While this study doesn’t dive deeply into the reasons for the disparity, it supports previous research that comes to similar conclusions.
“What our findings indicate is that female and male physicians practice medicine differently, and these differences have a meaningful impact on patients’ health outcomes,” says Yusuke Tsugawa, a health policy scientist at the University of California, Los Angeles (UCLA).
The team analyzed data from US Medicare sources describing 458,108 female and 318,819 male patients hospitalized between 2016 and 2019. All patients were over the age of 65, and just under a third of both male and female patients were seen by female physicians.
This info was then referenced against 30-day mortality rates (from the date of admission) and 30-day readmission rates (from the date of discharge). In both cases, female doctors led to better outcomes.
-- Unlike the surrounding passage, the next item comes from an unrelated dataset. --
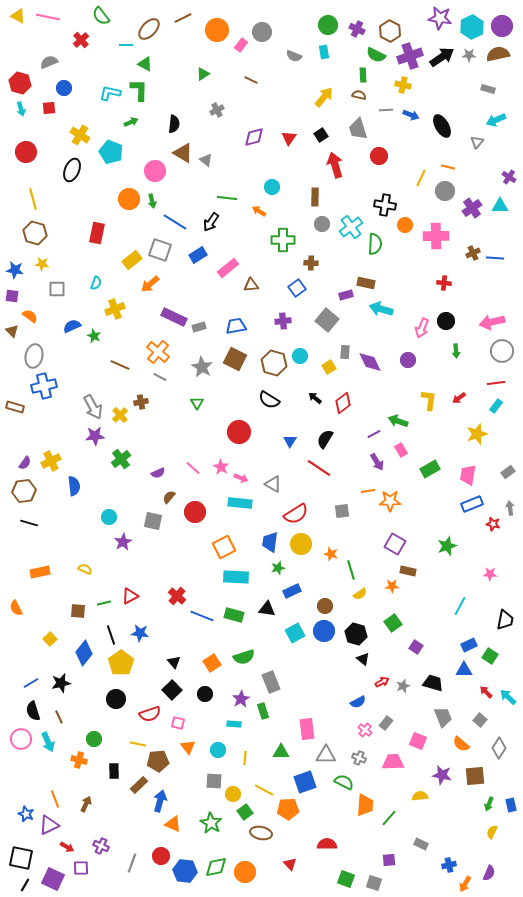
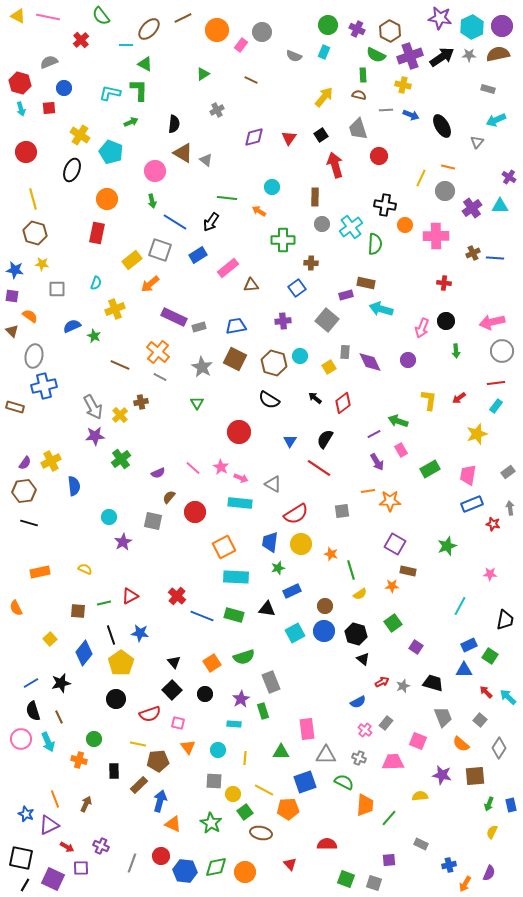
cyan rectangle at (324, 52): rotated 32 degrees clockwise
orange circle at (129, 199): moved 22 px left
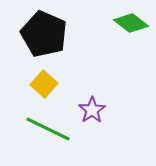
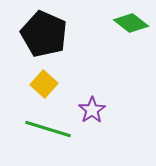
green line: rotated 9 degrees counterclockwise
While the differences don’t show direct cause and effect, and weren’t huge – adjusted mortality rates of 8.15 percent (female doctor) vs 8.38 percent (male doctor) for female patients, for example – they represent a statistically significant gap that shouldn’t be there at all. To put that difference into perspective, it amounts to 1 death for every 417 hospitalizations.
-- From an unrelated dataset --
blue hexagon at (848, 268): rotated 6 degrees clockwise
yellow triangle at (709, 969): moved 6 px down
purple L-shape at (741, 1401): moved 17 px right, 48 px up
“A better understanding of this topic could lead to the development of interventions that effectively improve patient care,” says Tsugawa.
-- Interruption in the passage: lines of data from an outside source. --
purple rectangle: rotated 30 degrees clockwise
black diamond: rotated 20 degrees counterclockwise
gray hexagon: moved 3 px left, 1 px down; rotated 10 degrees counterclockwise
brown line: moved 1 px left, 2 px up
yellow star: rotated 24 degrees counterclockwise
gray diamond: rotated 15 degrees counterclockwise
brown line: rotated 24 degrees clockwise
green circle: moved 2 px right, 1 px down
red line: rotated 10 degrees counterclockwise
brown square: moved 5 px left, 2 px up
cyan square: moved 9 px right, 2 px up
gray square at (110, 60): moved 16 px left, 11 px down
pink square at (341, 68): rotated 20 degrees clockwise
“It is important to note that female physicians provide high-quality care, and therefore, having more female physicians benefits patients from a societal point-of-view.”
The study authors suggest several reasons could be behind the discrepancies, which have been spotted before in different medical scenarios. It’s possible that female doctors communicate better with female patients, the researchers say, or that male doctors are more likely to underestimate the severity of conditions experienced by female patients.
There might also be less embarrassment and discomfort between female doctors and female patients, the research team suggests, meaning more honesty about certain conditions and improved diagnosis and treatment.
The researchers want to see more done to improve sex diversity in hospital settings, and to make sure the quality of care is the same no matter whether patients or physicians are male or female – and for that to happen, more studies will be needed looking at why the differences exist.
“Further research on the underlying mechanisms linking physician gender with patient outcomes, and why the benefit of receiving the treatment from female physicians is larger for female patients, has the potential to improve patient outcomes across the board,” says Tsugawa.
The research has been published in the Annals of Internal Medicine.